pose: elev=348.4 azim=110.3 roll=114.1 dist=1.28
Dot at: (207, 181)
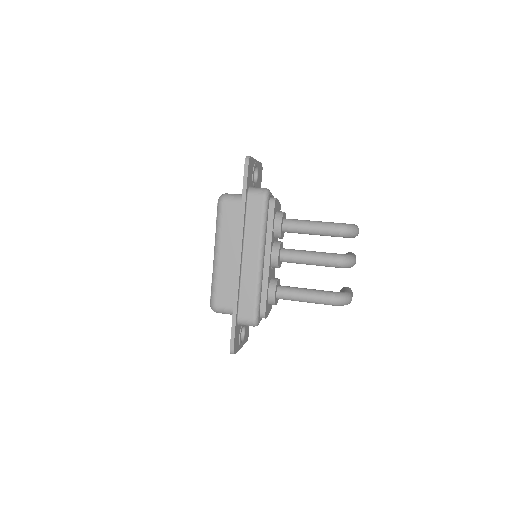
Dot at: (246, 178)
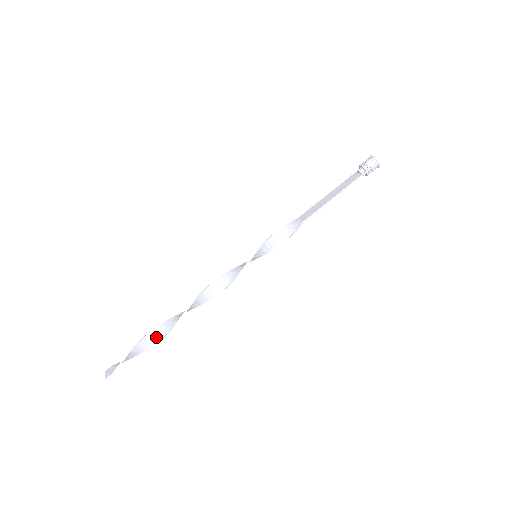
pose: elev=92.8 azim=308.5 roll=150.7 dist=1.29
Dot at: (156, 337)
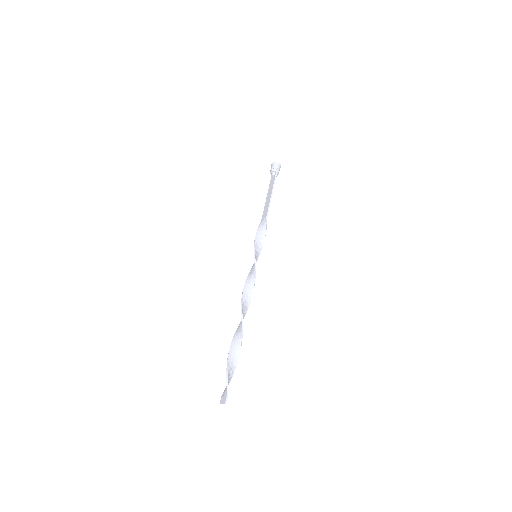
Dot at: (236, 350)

################

EXERCISE OBJECTIVE: Give the lines above as a Markdown table with the columns Row and Line text, numbering each row and skipping any blank lines. Leave the pictures out.

REPLY TO THE TASK:
| Row | Line text |
|---|---|
| 1 | pose: elev=348.4 azim=110.3 roll=114.1 dist=1.28 |
| 2 | Dot at: (207, 181) |
| 3 | Dot at: (246, 178) |
| 4 | pose: elev=92.8 azim=308.5 roll=150.7 dist=1.29 |
| 5 | Dot at: (156, 337) |
| 6 | Dot at: (236, 350) |